Beim Slacklinen können je nach Beschaffenheit der Slacklinen (Dehnungseigenschaften, Webart, Dicke, Breite des Bandes), Länge der Slackline und Vorspannung unterschiedliche Kräfte auf die Fixationspunkte der Slacklinen auftreten. Teilweise sind im Internet Angaben von Kraftwerte von bis zu 3-4 Tonnen zu finden. Mit den Kräften, die bei handelsüblichen Slackline-Sets auftreten können, haben diese hohen Kraftwerte aber nichts zu tun! Wenn überhaupt, sind derart hohe Kräfte, nur mit speziellen Spanngeräten (Habegger usw.) möglich. Grundsätzlich kann man folgende Regel aufstellen:
je länger die Slackline, desto geringer die Kräfte auf die Endpunkte (bei gleicher Vorspannung)

▶ AUFGABE A: Womit sind derart hohe Kräfte laut dem Text über die Kräfte beim Slacklinen überhaupt möglich?
▶ AUFGABE B: Prüfe, ob die folgenden Aussagen mit dem Text über die Kräfte beim Slacklinen übereinstimmen, und belege jede Antwort mit einem wörtlichen Zitat: (i) Im Internet finden sich teilweise Angaben von Kräften bis zu 3-4 Tonnen. (ii) Bei handelsüblichen Slackline-Sets treten Kräfte von 3-4 Tonnen auf. (iii) Bei gleicher Vorspannung wirken auf die Endpunkte einer längeren Slackline größere Kräfte.
▶ AUFGABE C: Führe den Text über die Kräfte beim Slacklinen im Anschluss an seine letzte Zeile weiter.
Die Datensätze sind eigenständiges Material und gehören nicht zum Text über die Kräfte beim Slacklinen.

▶ UNTERSUCHTE DATEN:
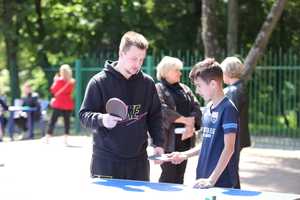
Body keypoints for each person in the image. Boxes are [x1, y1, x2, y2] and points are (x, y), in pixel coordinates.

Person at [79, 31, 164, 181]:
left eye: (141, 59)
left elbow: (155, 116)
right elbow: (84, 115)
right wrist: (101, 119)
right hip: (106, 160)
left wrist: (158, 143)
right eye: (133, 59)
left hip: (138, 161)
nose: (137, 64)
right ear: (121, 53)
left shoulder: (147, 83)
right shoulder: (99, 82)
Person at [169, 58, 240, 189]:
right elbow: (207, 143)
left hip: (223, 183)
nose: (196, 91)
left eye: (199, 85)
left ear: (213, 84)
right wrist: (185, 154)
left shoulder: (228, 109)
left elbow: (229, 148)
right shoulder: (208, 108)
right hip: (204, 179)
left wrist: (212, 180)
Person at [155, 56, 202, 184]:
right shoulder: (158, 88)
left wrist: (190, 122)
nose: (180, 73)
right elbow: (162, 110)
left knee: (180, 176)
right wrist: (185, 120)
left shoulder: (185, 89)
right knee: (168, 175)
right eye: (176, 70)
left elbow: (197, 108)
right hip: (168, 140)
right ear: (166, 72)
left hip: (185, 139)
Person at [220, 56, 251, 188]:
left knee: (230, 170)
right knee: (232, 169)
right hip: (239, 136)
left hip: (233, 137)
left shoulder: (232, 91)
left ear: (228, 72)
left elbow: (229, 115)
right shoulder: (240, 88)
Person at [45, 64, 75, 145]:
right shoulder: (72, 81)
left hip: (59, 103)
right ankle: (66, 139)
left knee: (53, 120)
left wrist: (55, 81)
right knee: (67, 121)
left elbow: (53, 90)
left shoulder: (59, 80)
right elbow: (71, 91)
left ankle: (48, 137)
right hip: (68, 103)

▶ ANTWORT A: Nur mit speziellen Spanngeräten (Habegger usw.).

▶ ANTWORT B:
(i) Ja: „Teilweise sind im Internet Angaben von Kraftwerte von bis zu 3-4 Tonnen zu finden.“
(ii) Nein: „Mit den Kräften, die bei handelsüblichen Slackline-Sets auftreten können, haben diese hohen Kraftwerte aber nichts zu tun!“
(iii) Nein: „je länger die Slackline, desto geringer die Kräfte auf die Endpunkte (bei gleicher Vorspannung)“

▶ ANTWORT C:
je geringer die Vorspannung, desto gringer die Kräfte auf die Endpunkte
Slacklinenes mit geringer Dehnung (statische Bänder) verursachen höhere Kräfte auf die Endpunkte
Am Biomechanischen Institut der ETH Zürich wurden mit Kraftmessdosen die Kräfte von zwei unterschiedlichen Slacklines gemessen und verglichen.
Die Ergebnisse zeigen auch, warum nicht jede Slackline für den Einsatz in Turnhallen geeignet ist. Denn diese höheren Kräfte führen dazu, dass bei Slackline-Pfosten die Sicherheitsreserven der Bodenhülsen, Reckpfosten oder Slacklinepfosten nicht mehr ganz eingehalten werden.